Cons: Once again there is the wear and tear on your car, along with fuel and other costs, but better tips offset that for some people.
Parcel Delivery and Grocery Delivery
You can also do package delivery to homes with companies like Instacart (you do the shopping as well as the delivering), AmazonFlex (Amazon package delivery), Deliv (home delivery for purchases from all kinds of retailers). Earnings for these types of delivery services can range anywhere from $10-$25/hour. Here are the pros and cons of putting your car to work in parcel and package delivery:
Pros: As with other opportunities to use your car, you generally get to be your own boss in terms of setting when you’re available to do the work. Some of these parcel delivery services can also involve tipping.
Cons: The usual wear-and-tear maintenance and fuel costs do eat into your earnings. Do the math to make sure the numbers make sense for you.
Advertising Wraps on Your Car
With companies like Wrapify, Nickelytics, and Carvertise, you allow you car to be partially or fully “wrapped” with advertising. If you’re in an area where the advertising will be seen by lots of people, you could be paid as much as $500/month for a full wrap, $75/month for a rear windshield, and everything in-between depending on various factors (see this Penny Hoarder article about ad wraps). Obviously, this only works if you can show you do a lot of driving in places where lots of people will see it. The more mileage you put in on a daily basis, the more money you’ll make. Also, watch out for any scheme that wants you to pay something upfront to get your car wrapped because that is a scammer and not a legitimate advertising opportunity. Here are the pros and cons of putting your car to work with advertising wraps:
Pros: Clearly, this one is hands down the least amount of work. You literally don’t have to lift a finger except to drive around. And if you have the right kind of daily commute in the right area, you might not have to do any extra driving beyond that.
Cons: The downside, obviously, is that suddenly your car doesn’t have the same look. What if you don’t like the ad they put on your car? What will other people think? A lot of people just don’t like the idea of having an ad plastered all over their car.

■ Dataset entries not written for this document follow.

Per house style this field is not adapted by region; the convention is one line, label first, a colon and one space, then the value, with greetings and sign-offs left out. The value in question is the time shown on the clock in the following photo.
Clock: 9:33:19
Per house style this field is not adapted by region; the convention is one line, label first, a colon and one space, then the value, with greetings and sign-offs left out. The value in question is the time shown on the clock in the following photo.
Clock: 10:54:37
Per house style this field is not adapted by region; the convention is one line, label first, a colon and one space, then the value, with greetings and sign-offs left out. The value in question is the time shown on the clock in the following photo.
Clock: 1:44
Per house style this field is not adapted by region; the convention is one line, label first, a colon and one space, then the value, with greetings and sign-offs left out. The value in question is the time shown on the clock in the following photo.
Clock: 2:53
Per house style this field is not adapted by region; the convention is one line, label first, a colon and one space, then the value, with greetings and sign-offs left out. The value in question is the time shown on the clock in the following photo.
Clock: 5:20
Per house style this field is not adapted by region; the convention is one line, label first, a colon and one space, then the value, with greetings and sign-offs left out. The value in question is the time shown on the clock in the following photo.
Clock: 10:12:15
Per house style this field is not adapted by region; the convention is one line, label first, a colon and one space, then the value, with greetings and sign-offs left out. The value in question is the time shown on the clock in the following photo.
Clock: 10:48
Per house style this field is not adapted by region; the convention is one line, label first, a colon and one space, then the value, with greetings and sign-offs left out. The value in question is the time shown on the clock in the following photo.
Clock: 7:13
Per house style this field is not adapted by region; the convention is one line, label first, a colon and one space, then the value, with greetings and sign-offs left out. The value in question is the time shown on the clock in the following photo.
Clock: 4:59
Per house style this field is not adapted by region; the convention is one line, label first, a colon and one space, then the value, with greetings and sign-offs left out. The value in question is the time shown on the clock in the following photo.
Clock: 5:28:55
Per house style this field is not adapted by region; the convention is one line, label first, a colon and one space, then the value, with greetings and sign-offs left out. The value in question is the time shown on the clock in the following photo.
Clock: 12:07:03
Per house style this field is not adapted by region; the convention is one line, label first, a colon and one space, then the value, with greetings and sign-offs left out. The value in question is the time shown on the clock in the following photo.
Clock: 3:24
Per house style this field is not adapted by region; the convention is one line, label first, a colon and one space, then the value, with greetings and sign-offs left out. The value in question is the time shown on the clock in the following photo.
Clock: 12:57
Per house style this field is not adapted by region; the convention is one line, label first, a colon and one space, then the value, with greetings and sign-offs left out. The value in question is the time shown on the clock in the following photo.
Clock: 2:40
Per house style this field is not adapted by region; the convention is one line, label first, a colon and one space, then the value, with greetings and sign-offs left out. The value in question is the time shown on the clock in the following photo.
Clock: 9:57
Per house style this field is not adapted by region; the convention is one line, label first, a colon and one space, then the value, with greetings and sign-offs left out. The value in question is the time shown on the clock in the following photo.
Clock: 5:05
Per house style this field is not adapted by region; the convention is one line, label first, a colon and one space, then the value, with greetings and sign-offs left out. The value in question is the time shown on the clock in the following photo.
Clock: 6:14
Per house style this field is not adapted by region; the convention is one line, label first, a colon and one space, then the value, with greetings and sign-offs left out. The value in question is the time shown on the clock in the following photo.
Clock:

You could really leverage putting your car to work for making money if you combine the advertising wrap idea with ride-hailing or home delivery options since you know you’ll be out driving around a lot to begin with. There are other ways to make money with a car that are much less common. If you have a very unique or classic car and are in the right place, it might be something that could be used as a movie prop. You could set up your own little driving school to teach others how to drive. Use your imagination and come up with something entirely new you can do to put your car to work!
When you’re trying to decide whether or not to give any of these methods a try, just keep in mind that the more you drive, the more you can make, but the more you’ll also be paying for fuel and maintenance. Besides running the numbers before diving in, you can also give one of these methods a try for a limited period of time to see how it works for you since most of them involve very little setup or car preparation to get started.